To illustrate the point that many of the generals were too trigger-happy, Matthews said that General Douglas MacArthur wanted to implement holster-mounted nuclear weapons for every solider in order to boost morale. The idea seems obviously crazy to us now.

Matthews came back to the anti-military sentiment as the crowd quizzed him on current events.

Calling the current crop of Republican presidential candidates a “clown act,” Matthews said that it was important for whoever was president to be ready to make a serious decision about sending troops into a war or pulling them out – instead of simply saying that they would ask the generals on the ground.
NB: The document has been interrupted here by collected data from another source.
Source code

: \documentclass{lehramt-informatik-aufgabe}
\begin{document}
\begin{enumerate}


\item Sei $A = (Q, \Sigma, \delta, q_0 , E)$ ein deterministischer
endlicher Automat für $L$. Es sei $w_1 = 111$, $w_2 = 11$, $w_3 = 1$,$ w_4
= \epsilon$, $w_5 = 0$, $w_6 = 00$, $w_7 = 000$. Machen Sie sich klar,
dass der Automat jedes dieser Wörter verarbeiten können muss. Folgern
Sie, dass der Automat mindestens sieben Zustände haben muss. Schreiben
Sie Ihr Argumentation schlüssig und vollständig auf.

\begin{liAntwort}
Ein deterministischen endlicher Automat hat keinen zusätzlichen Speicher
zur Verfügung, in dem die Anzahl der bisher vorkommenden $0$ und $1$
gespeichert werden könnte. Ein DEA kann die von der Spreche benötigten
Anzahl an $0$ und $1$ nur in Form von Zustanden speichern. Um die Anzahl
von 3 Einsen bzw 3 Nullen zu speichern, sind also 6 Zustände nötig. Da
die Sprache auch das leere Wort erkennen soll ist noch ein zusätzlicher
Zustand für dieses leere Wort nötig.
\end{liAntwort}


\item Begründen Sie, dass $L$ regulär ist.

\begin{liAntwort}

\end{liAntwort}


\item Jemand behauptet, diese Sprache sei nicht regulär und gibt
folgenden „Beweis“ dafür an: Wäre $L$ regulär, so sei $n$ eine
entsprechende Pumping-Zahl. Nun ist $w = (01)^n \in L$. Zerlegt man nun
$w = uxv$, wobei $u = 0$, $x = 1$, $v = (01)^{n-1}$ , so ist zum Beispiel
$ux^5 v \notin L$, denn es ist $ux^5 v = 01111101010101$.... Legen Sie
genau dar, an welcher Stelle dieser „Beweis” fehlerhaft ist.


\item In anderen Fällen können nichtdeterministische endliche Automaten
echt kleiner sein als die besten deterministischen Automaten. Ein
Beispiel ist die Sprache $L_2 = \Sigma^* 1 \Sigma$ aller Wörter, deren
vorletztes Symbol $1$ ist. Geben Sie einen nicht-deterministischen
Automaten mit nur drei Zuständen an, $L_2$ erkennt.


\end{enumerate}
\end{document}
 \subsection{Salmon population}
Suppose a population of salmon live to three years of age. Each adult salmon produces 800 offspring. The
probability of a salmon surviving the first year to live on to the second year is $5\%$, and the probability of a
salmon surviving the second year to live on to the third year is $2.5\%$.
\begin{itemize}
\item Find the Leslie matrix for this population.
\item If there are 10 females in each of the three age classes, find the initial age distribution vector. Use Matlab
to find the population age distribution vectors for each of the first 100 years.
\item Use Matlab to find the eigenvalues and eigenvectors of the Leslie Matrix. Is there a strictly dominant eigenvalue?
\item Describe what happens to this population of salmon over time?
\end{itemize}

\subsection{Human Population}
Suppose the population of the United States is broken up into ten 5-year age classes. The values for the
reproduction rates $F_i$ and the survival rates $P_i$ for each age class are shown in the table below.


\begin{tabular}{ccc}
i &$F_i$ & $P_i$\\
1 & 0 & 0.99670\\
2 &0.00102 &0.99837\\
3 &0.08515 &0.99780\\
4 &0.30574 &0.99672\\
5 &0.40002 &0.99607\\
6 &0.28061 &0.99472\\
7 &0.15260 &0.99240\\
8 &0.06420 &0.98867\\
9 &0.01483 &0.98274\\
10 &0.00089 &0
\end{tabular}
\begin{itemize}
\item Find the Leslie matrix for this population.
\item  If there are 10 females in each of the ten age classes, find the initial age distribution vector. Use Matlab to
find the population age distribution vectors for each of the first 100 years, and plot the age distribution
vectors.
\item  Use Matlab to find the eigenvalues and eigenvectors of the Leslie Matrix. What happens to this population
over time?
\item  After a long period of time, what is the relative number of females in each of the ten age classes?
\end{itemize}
The generals on the ground, he said, do what they’re told to do by the president.

Though Matthews said he had a number of lessons Obama could take from Kennedy – a topic about which he wrote in TIME last week – the main difference between then and now was the political sentiment that has swept through D.C. with many of the Tea Party candidates.

“Those Tea Party people are just awful,” he said.

The fundamental problem, Matthews argued, was a basic misunderstanding of the Constitution. Under our representative democratic republic, we elect people to represent us and act on our behalf. “We don’t send them to D.C. to not govern.”

And, that, he said, is the big problem right now. After the Republicans won the majority in the last election, it would have made sense for them to present a budget deal to the Democrats that was favorable to them: a number of large spending cuts with a few tax increases on the rich. That is a deal that the Democrats wouldn’t have liked, but would have accepted.

Instead, the Republican presidential candidates – so eager for Tea Party votes – have all said they would reject even a 10-to-1 deal, with ten times the budget cuts for every tax increase, because they won’t accept any compromise on tax increases.

Even in the current political turmoil, Matthews did call out a handful of office-holders that are true statesmen, work hard, and don’t give into the whims of current trends. Among those, he said, Senator Barbara Boxer is one politician who doesn’t bend with the wind and hasn’t changed much in her beliefs since being a Marin Supervisor. Every year he thinks she’s too liberal to get re-elected and every year she makes it happen.

“I don’t think she’s changed a bit,” he said.